→ WORK INSTRUCTIONS
Quote the records below in full, exactly as given, with the images taken out.

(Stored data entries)

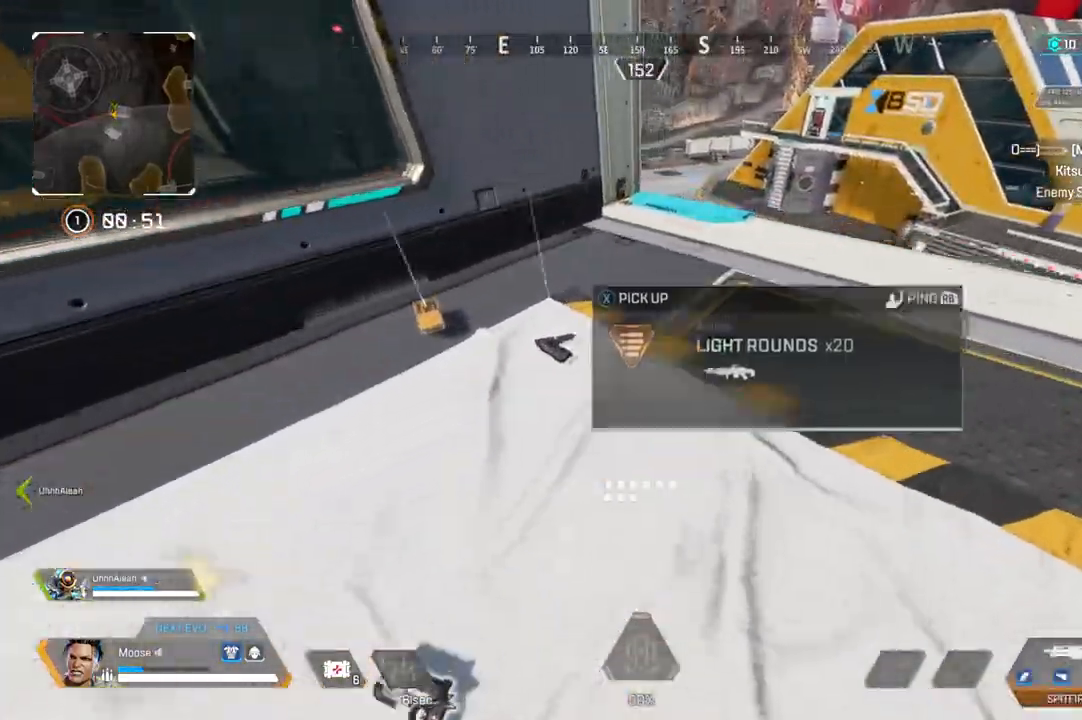
{"dt_ms": 500, "buttons": ["SQUARE"], "left_stick": "up", "right_stick": "center", "events": [[67, "left_stick", "up-left"], [117, "SQUARE", "down"], [183, "left_stick", "up"], [250, "CIRCLE", "down"], [367, "CIRCLE", "up"]]}
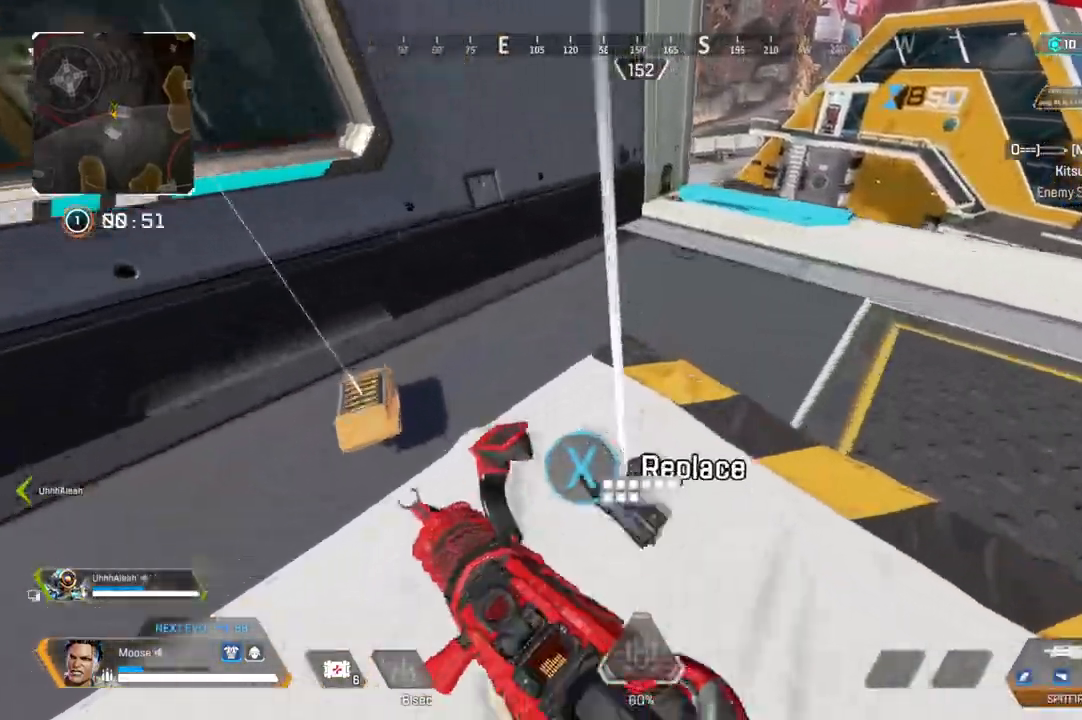
{"dt_ms": 500, "buttons": [], "left_stick": "down-left", "right_stick": "left", "events": [[50, "CIRCLE", "down"], [50, "left_stick", "down-left"], [100, "CIRCLE", "up"], [217, "SQUARE", "up"], [300, "SQUARE", "down"], [383, "SQUARE", "up"], [500, "right_stick", "left"]]}
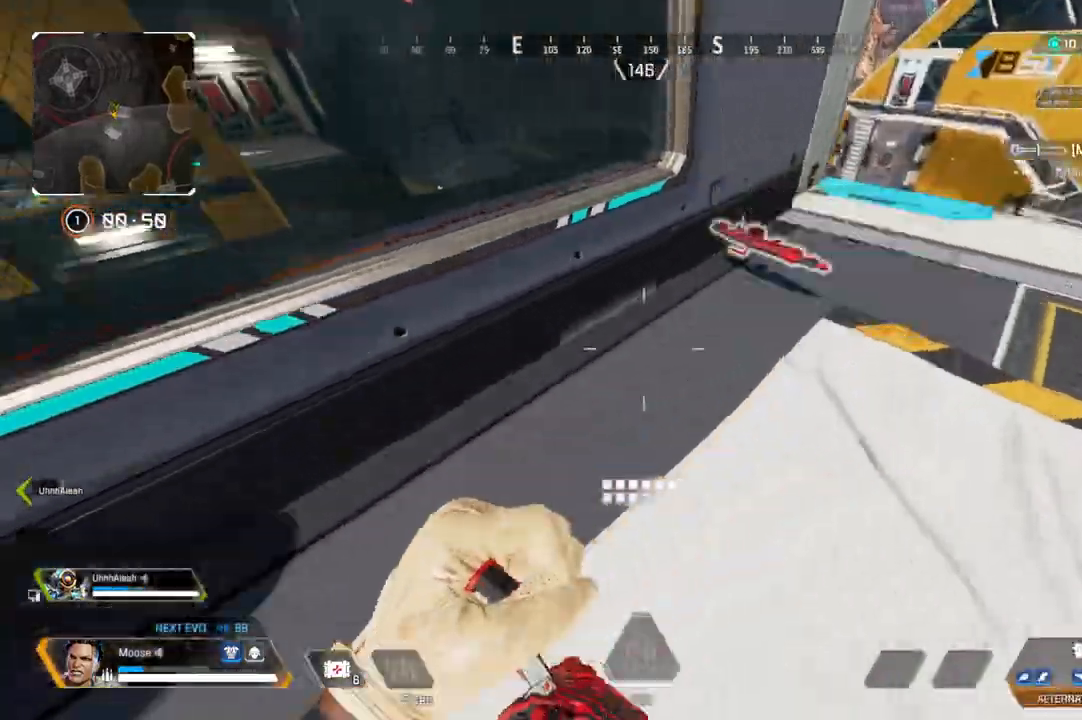
{"dt_ms": 500, "buttons": [], "left_stick": "up", "right_stick": "left", "events": [[100, "left_stick", "up-left"], [300, "left_stick", "up"], [350, "right_stick", "center"], [500, "right_stick", "left"]]}
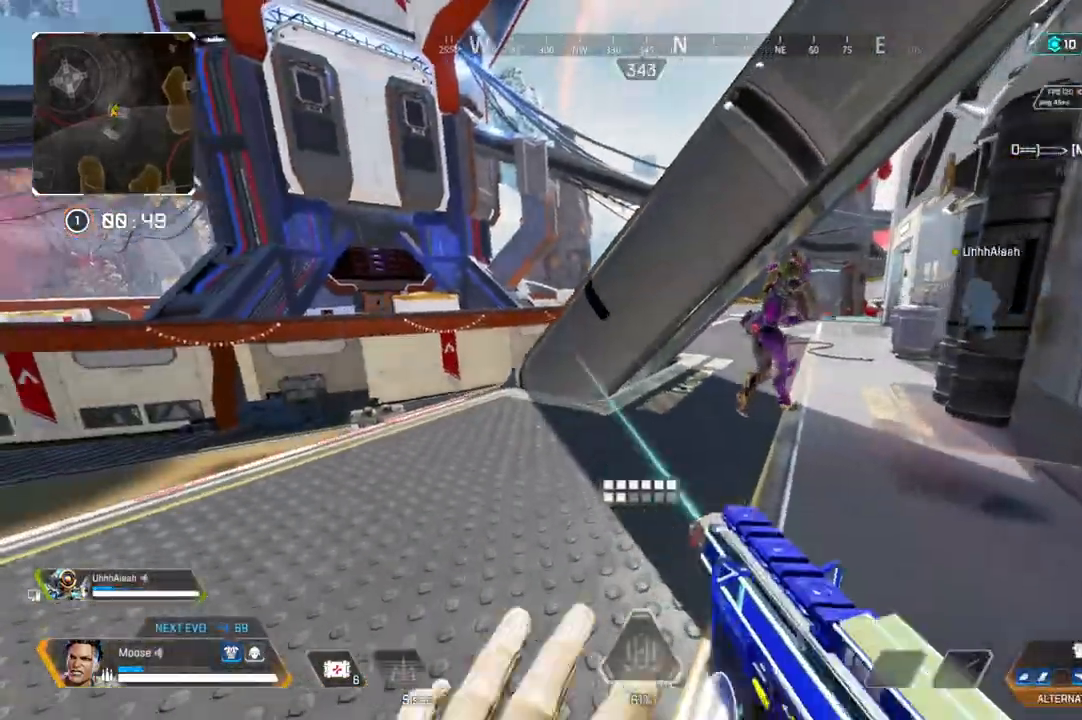
{"dt_ms": 500, "buttons": [], "left_stick": "down", "right_stick": "right", "events": [[50, "CIRCLE", "down"], [100, "CIRCLE", "up"], [133, "left_stick", "right"], [183, "left_stick", "down-right"], [333, "left_stick", "down"], [333, "right_stick", "right"], [383, "CIRCLE", "down"], [483, "CIRCLE", "up"]]}
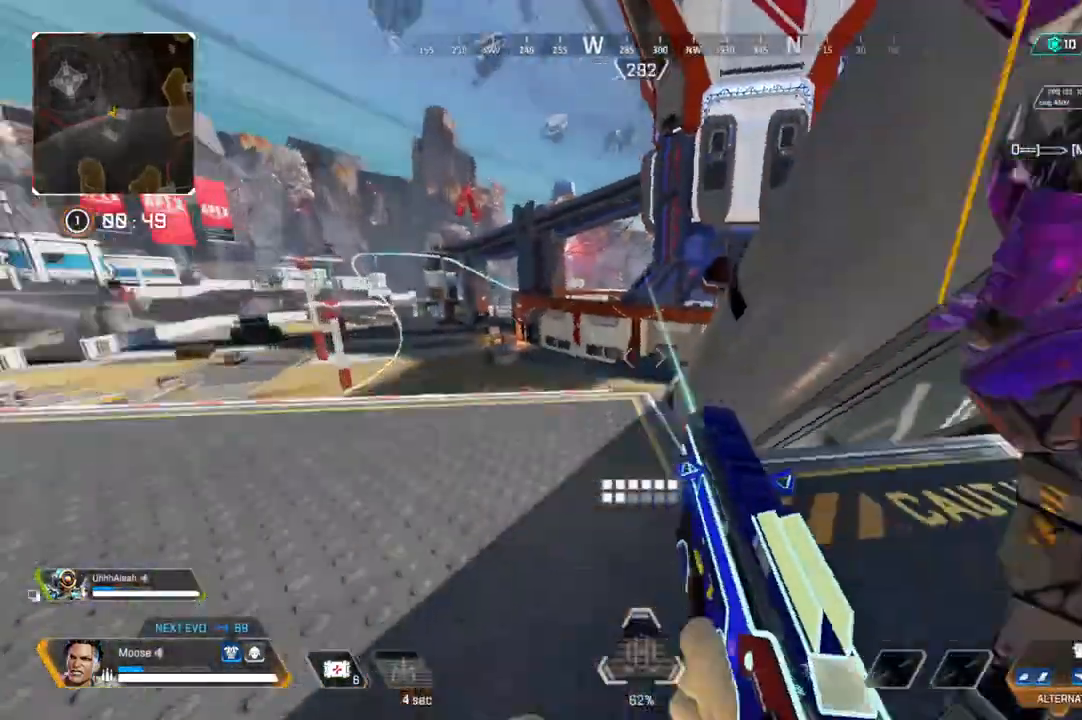
{"dt_ms": 500, "buttons": ["R2"], "left_stick": "down", "right_stick": "left", "events": [[183, "right_stick", "center"], [200, "R2", "down"], [367, "right_stick", "up"], [500, "right_stick", "left"]]}
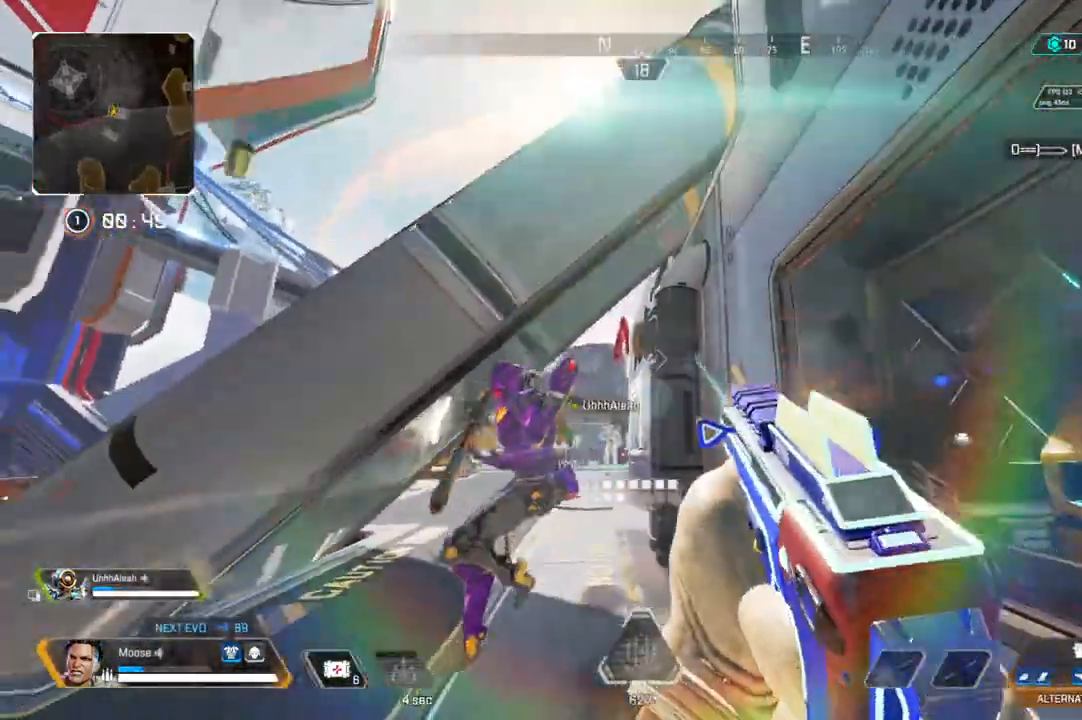
{"dt_ms": 500, "buttons": ["R2"], "left_stick": "down-right", "right_stick": "center"}
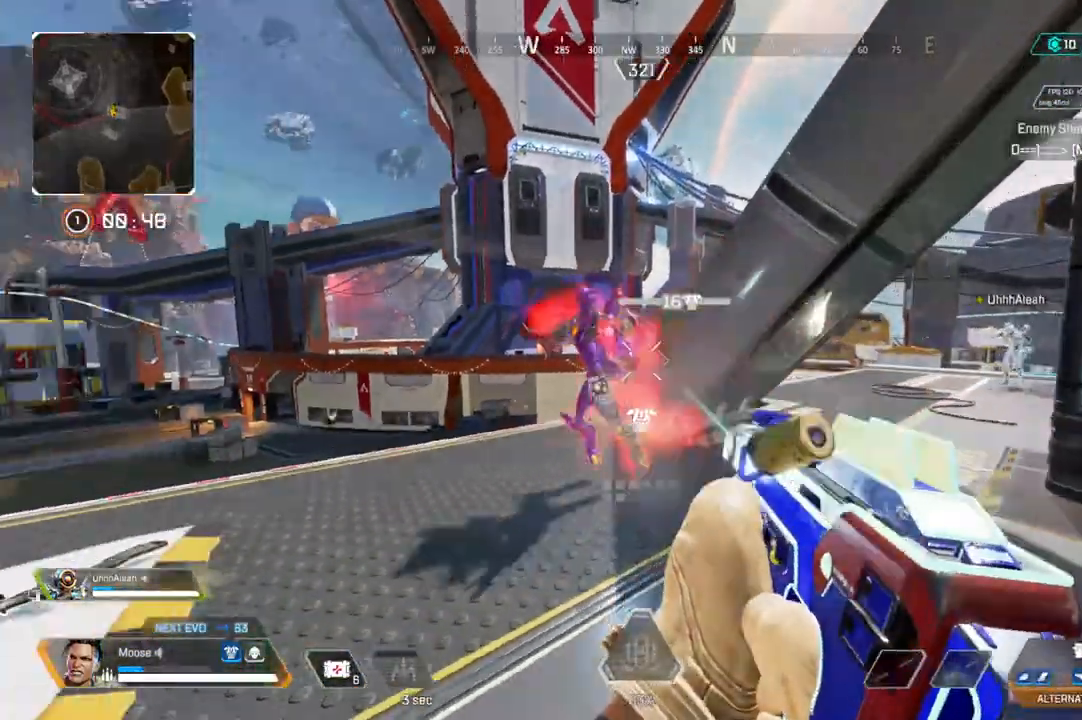
{"dt_ms": 500, "buttons": ["R2"], "left_stick": "right", "right_stick": "left", "events": [[117, "right_stick", "left"], [233, "left_stick", "right"], [267, "right_stick", "center"], [433, "right_stick", "left"]]}
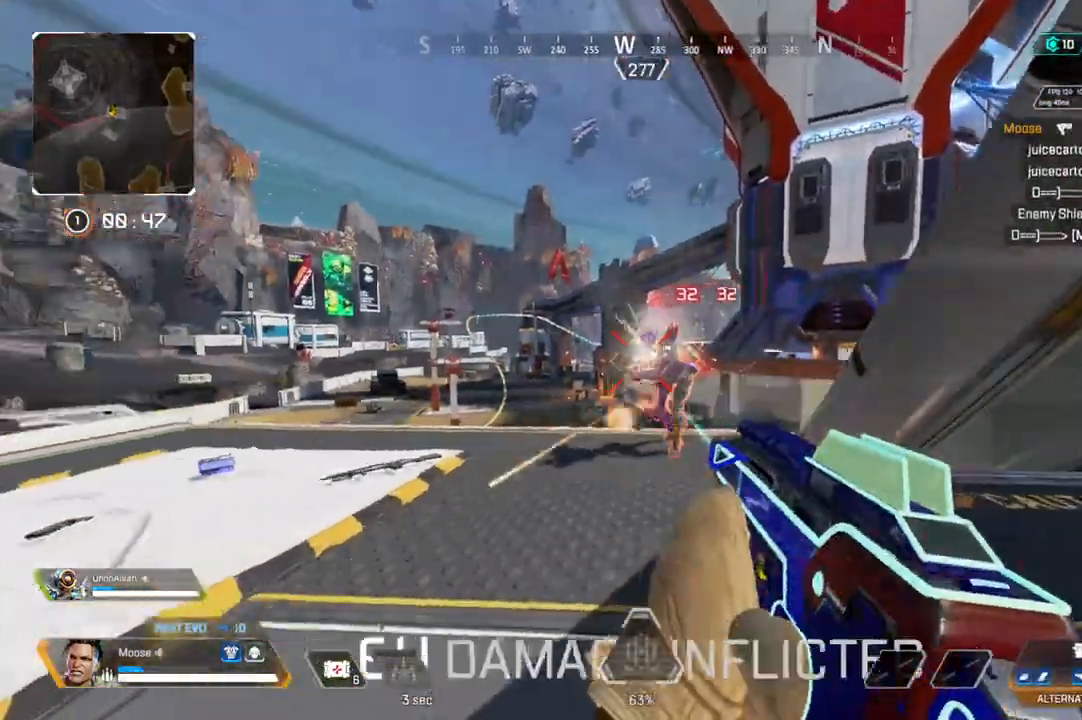
{"dt_ms": 500, "buttons": [], "left_stick": "up", "right_stick": "right", "events": [[17, "right_stick", "center"], [350, "R2", "up"], [350, "left_stick", "up-right"], [367, "right_stick", "right"], [467, "left_stick", "up"]]}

→ RESULT OF THIS TASK
{"dt_ms": 500, "buttons": ["SQUARE"], "left_stick": "up", "right_stick": "center", "events": [[67, "left_stick", "up-left"], [117, "SQUARE", "down"], [183, "left_stick", "up"], [250, "CIRCLE", "down"], [367, "CIRCLE", "up"]]}
{"dt_ms": 500, "buttons": [], "left_stick": "down-left", "right_stick": "left", "events": [[50, "CIRCLE", "down"], [50, "left_stick", "down-left"], [100, "CIRCLE", "up"], [217, "SQUARE", "up"], [300, "SQUARE", "down"], [383, "SQUARE", "up"], [500, "right_stick", "left"]]}
{"dt_ms": 500, "buttons": [], "left_stick": "up", "right_stick": "left", "events": [[100, "left_stick", "up-left"], [300, "left_stick", "up"], [350, "right_stick", "center"], [500, "right_stick", "left"]]}
{"dt_ms": 500, "buttons": [], "left_stick": "down", "right_stick": "right", "events": [[50, "CIRCLE", "down"], [100, "CIRCLE", "up"], [133, "left_stick", "right"], [183, "left_stick", "down-right"], [333, "left_stick", "down"], [333, "right_stick", "right"], [383, "CIRCLE", "down"], [483, "CIRCLE", "up"]]}
{"dt_ms": 500, "buttons": ["R2"], "left_stick": "down", "right_stick": "left", "events": [[183, "right_stick", "center"], [200, "R2", "down"], [367, "right_stick", "up"], [500, "right_stick", "left"]]}
{"dt_ms": 500, "buttons": ["R2"], "left_stick": "down-right", "right_stick": "center"}
{"dt_ms": 500, "buttons": ["R2"], "left_stick": "right", "right_stick": "left", "events": [[117, "right_stick", "left"], [233, "left_stick", "right"], [267, "right_stick", "center"], [433, "right_stick", "left"]]}
{"dt_ms": 500, "buttons": [], "left_stick": "up", "right_stick": "right", "events": [[17, "right_stick", "center"], [350, "R2", "up"], [350, "left_stick", "up-right"], [367, "right_stick", "right"], [467, "left_stick", "up"]]}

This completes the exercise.